LES RÈGLES À INSTAURER- Le psychologue clinicien et thérapeute familial, Idrissa Traoré, affirme d’emblée que les occasions où toute la famille est réunie deviennent de plus en plus rares à cause des horaires décalés des parents, des temps de transports ou des activités extrascolaires des enfants. «Si pendant ces rares moments, chacun est devant son écran, le temps d’échanges et d’attention n’existe tout simplement plus», regrette-t-il. Le souligne que les conséquences peuvent être particulièrement graves chez les tout-petits qui ont besoin du regard, du sourire et de la voix de la mère ou du papa pour intérioriser un sentiment de sécurité et développer des capacités à communiquer.

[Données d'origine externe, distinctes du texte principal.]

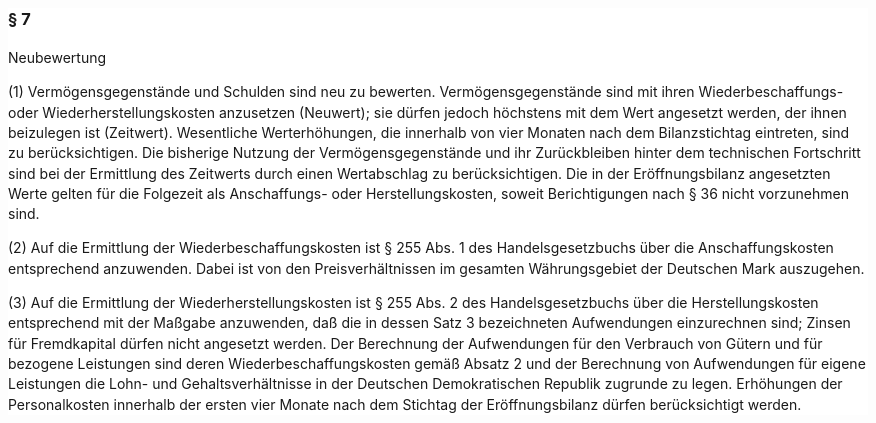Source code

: </div>

</div>

</div>

</div>

<span id="BJNR211690990BJNE001104307.html"></span>

### § 7  
Neubewertung

<div>

<div class="jnhtml">

<div>

<div class="jurAbsatz">

(1) Vermögensgegenstände und Schulden sind neu zu bewerten.
Vermögensgegenstände sind mit ihren Wiederbeschaffungs- oder
Wiederherstellungskosten anzusetzen (Neuwert); sie dürfen jedoch
höchstens mit dem Wert angesetzt werden, der ihnen beizulegen ist
(Zeitwert). Wesentliche Werterhöhungen, die innerhalb von vier Monaten
nach dem Bilanzstichtag eintreten, sind zu berücksichtigen. Die
bisherige Nutzung der Vermögensgegenstände und ihr Zurückbleiben hinter
dem technischen Fortschritt sind bei der Ermittlung des Zeitwerts durch
einen Wertabschlag zu berücksichtigen. Die in der Eröffnungsbilanz
angesetzten Werte gelten für die Folgezeit als Anschaffungs- oder
Herstellungskosten, soweit Berichtigungen nach § 36 nicht vorzunehmen
sind.

</div>

<div class="jurAbsatz">

(2) Auf die Ermittlung der Wiederbeschaffungskosten ist § 255 Abs. 1 des
Handelsgesetzbuchs über die Anschaffungskosten entsprechend anzuwenden.
Dabei ist von den Preisverhältnissen im gesamten Währungsgebiet der
Deutschen Mark auszugehen.

</div>

<div class="jurAbsatz">

(3) Auf die Ermittlung der Wiederherstellungskosten ist § 255 Abs. 2 des
Handelsgesetzbuchs über die Herstellungskosten entsprechend mit der
Maßgabe anzuwenden, daß die in dessen Satz 3 bezeichneten Aufwendungen
einzurechnen sind; Zinsen für Fremdkapital dürfen nicht angesetzt
werden. Der Berechnung der Aufwendungen für den Verbrauch von Gütern und
für bezogene Leistungen sind deren Wiederbeschaffungskosten gemäß Absatz
2 und der Berechnung von Aufwendungen für eigene Leistungen die Lohn-
und Gehaltsverhältnisse in der Deutschen Demokratischen Republik
zugrunde zu legen. Erhöhungen der Personalkosten innerhalb der ersten
vier Monate nach dem Stichtag der Eröffnungsbilanz dürfen berücksichtigt
werden.
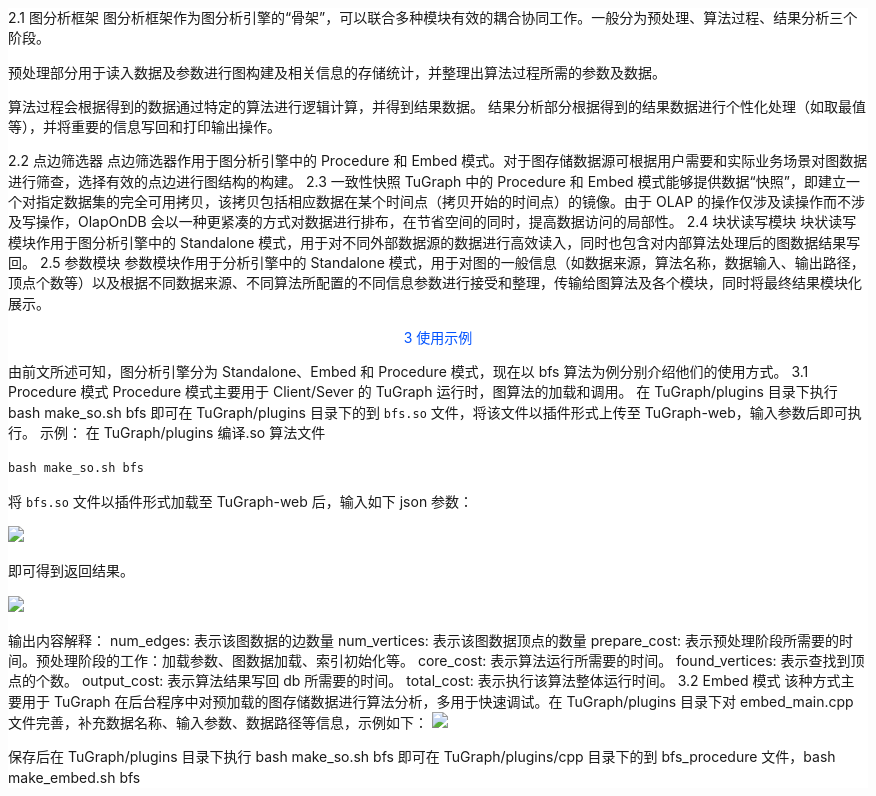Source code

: 2.1 图分析框架
图分析框架作为图分析引擎的“骨架”，可以联合多种模块有效的耦合协同工作。一般分为预处理、算法过程、结果分析三个阶段。

预处理部分用于读入数据及参数进行图构建及相关信息的存储统计，并整理出算法过程所需的参数及数据。

算法过程会根据得到的数据通过特定的算法进行逻辑计算，并得到结果数据。
结果分析部分根据得到的结果数据进行个性化处理（如取最值等），并将重要的信息写回和打印输出操作。

2.2 点边筛选器
点边筛选器作用于图分析引擎中的 Procedure 和 Embed 模式。对于图存储数据源可根据用户需要和实际业务场景对图数据进行筛查，选择有效的点边进行图结构的构建。
2.3 一致性快照
TuGraph 中的 Procedure 和 Embed 模式能够提供数据“快照”，即建立一个对指定数据集的完全可用拷贝，该拷贝包括相应数据在某个时间点（拷贝开始的时间点）的镜像。由于 OLAP 的操作仅涉及读操作而不涉及写操作，OlapOnDB 会以一种更紧凑的方式对数据进行排布，在节省空间的同时，提高数据访问的局部性。
2.4 块状读写模块
块状读写模块作用于图分析引擎中的 Standalone 模式，用于对不同外部数据源的数据进行高效读入，同时也包含对内部算法处理后的图数据结果写回。
2.5 参数模块
参数模块作用于分析引擎中的 Standalone 模式，用于对图的一般信息（如数据来源，算法名称，数据输入、输出路径，顶点个数等）以及根据不同数据来源、不同算法所配置的不同信息参数进行接受和整理，传输给图算法及各个模块，同时将最终结果模块化展示。

<div style="color: rgb(0, 82, 255);text-align:center;">3 使用示例</div>

由前文所述可知，图分析引擎分为 Standalone、Embed 和 Procedure 模式，现在以 bfs 算法为例分别介绍他们的使用方式。
3.1 Procedure 模式
Procedure 模式主要用于 Client/Sever 的 TuGraph 运行时，图算法的加载和调用。
在 TuGraph/plugins 目录下执行 bash make_so.sh bfs 即可在 TuGraph/plugins 目录下的到 `bfs.so` 文件，将该文件以插件形式上传至 TuGraph-web，输入参数后即可执行。
示例：
在 TuGraph/plugins 编译.so 算法文件

`bash make_so.sh bfs`

将 `bfs.so` 文件以插件形式加载至 TuGraph-web 后，输入如下 json 参数：

![](https://mdn.alipayobjects.com/huamei_qcdryc/afts/img/A*z3UvTZuz16kAAAAAAAAAAAAADgOBAQ/original)

即可得到返回结果。

![](https://mdn.alipayobjects.com/huamei_qcdryc/afts/img/A*YOP2QpR_5w0AAAAAAAAAAAAADgOBAQ/original)

输出内容解释：
num_edges: 表示该图数据的边数量
num_vertices: 表示该图数据顶点的数量
prepare_cost: 表示预处理阶段所需要的时间。预处理阶段的工作：加载参数、图数据加载、索引初始化等。
core_cost: 表示算法运行所需要的时间。
found_vertices: 表示查找到顶点的个数。
output_cost: 表示算法结果写回 db 所需要的时间。
total_cost: 表示执行该算法整体运行时间。
3.2 Embed 模式
该种方式主要用于 TuGraph 在后台程序中对预加载的图存储数据进行算法分析，多用于快速调试。在 TuGraph/plugins 目录下对 embed_main.cpp 文件完善，补充数据名称、输入参数、数据路径等信息，示例如下：
![](https://mdn.alipayobjects.com/huamei_qcdryc/afts/img/A*IHYKSp80bdwAAAAAAAAAAAAADgOBAQ/original)

保存后在 TuGraph/plugins 目录下执行 bash make_so.sh bfs 即可在 TuGraph/plugins/cpp 目录下的到 bfs_procedure 文件，bash make_embed.sh bfs
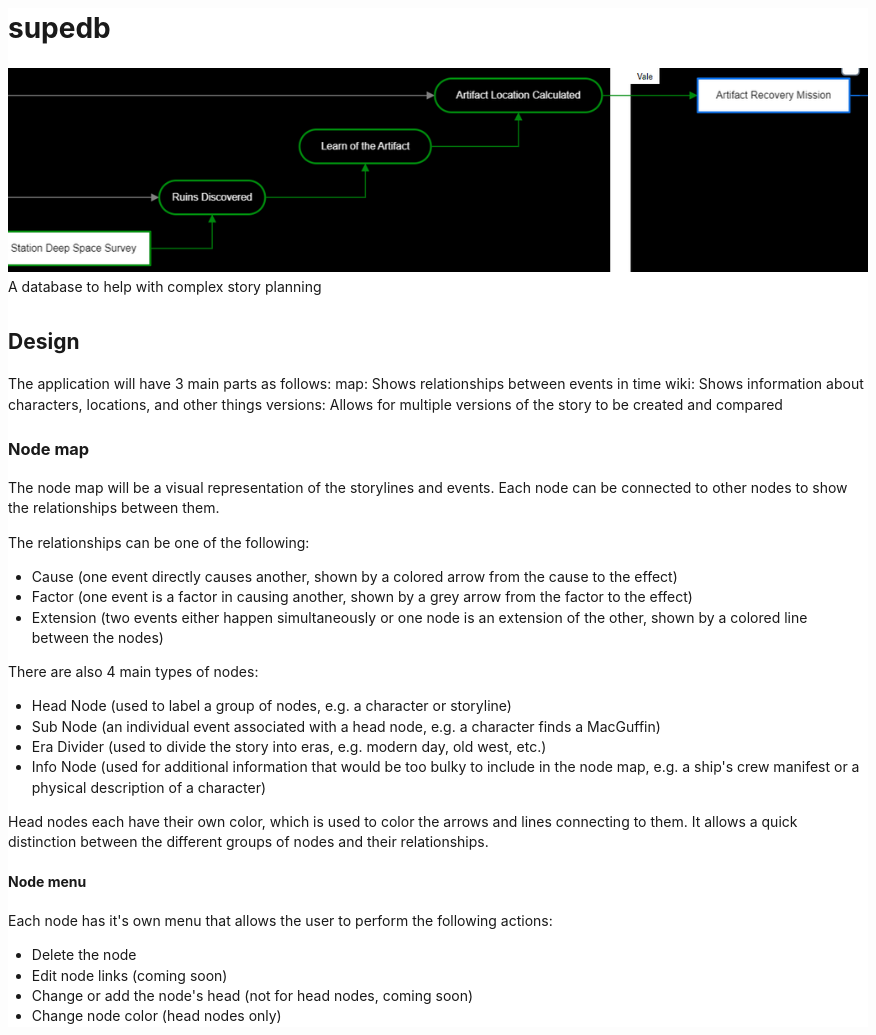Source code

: # supedb

![screenshot](screenshot.png)
A database to help with complex story planning

## Design

The application will have 3 main parts as follows:
map: Shows relationships between events in time
wiki: Shows information about characters, locations, and other things
versions: Allows for multiple versions of the story to be created and compared

### Node map

The node map will be a visual representation of the storylines and events.
Each node can be connected to other nodes to show the relationships between them.

The relationships can be one of the following:

* Cause (one event directly causes another, shown by a colored arrow from the cause to the effect)
* Factor (one event is a factor in causing another, shown by a grey arrow from the factor to the effect)
* Extension (two events either happen simultaneously or one node is an extension of the other, shown by a colored line between the nodes)

There are also 4 main types of nodes:

* Head Node (used to label a group of nodes, e.g. a character or storyline)
* Sub Node (an individual event associated with a head node, e.g. a character finds a MacGuffin)
* Era Divider (used to divide the story into eras, e.g. modern day, old west, etc.)
* Info Node (used for additional information that would be too bulky to include in the node map, e.g. a ship's crew manifest or a physical description of a character)

Head nodes each have their own color, which is used to color the arrows and lines connecting to them.
It allows a quick distinction between the different groups of nodes and their relationships.

#### Node menu

Each node has it's own menu that allows the user to perform the following actions:
* Delete the node
* Edit node links (coming soon)
* Change or add the node's head (not for head nodes, coming soon)
* Change node color (head nodes only)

Lorsque ces moments d’échanges sont régulièrement entrecoupés par un coup d’œil au Smartphone, insiste-t-il, le lien mère–enfants époux est fragilisé.
Le sociologue Modibo Touré conseille aux couples de se mettre d’accord sur les règles à instaurer en famille et de donner le bon exemple en matière d’utilisation des Smartphones et autres objets connectés. Il propose notamment d’installer une boîte à l’entrée de la maison dans laquelle chacun dépose son portable dès qu’il franchit le seuil de la porte.
La communication dans le couple est essentielle pour l’équilibre psycho-social de celui-ci. Une communication bloquée cache généralement un point de discorde entre deux personnes, explique le sociologue Modibo Touré. Poursuivant qu’il faut raviver la flamme et le dialogue, autour de la relation sentimentale, qui est centrée sur l’entretien de la flamme du désir, de la sexualité et du soin, l’abandon des conflits et le développement d’une intelligence émotionnelle. Le sociologue souligne l’importance dans une relation amoureuse de ne pas considérer son partenaire comme quelqu’un qui encaisse indéfiniment sans broncher. Vous devez avoir conscience que vous pouvez le perdre à cause de la souffrance psychologique endurée et qui le réagir avec des violences.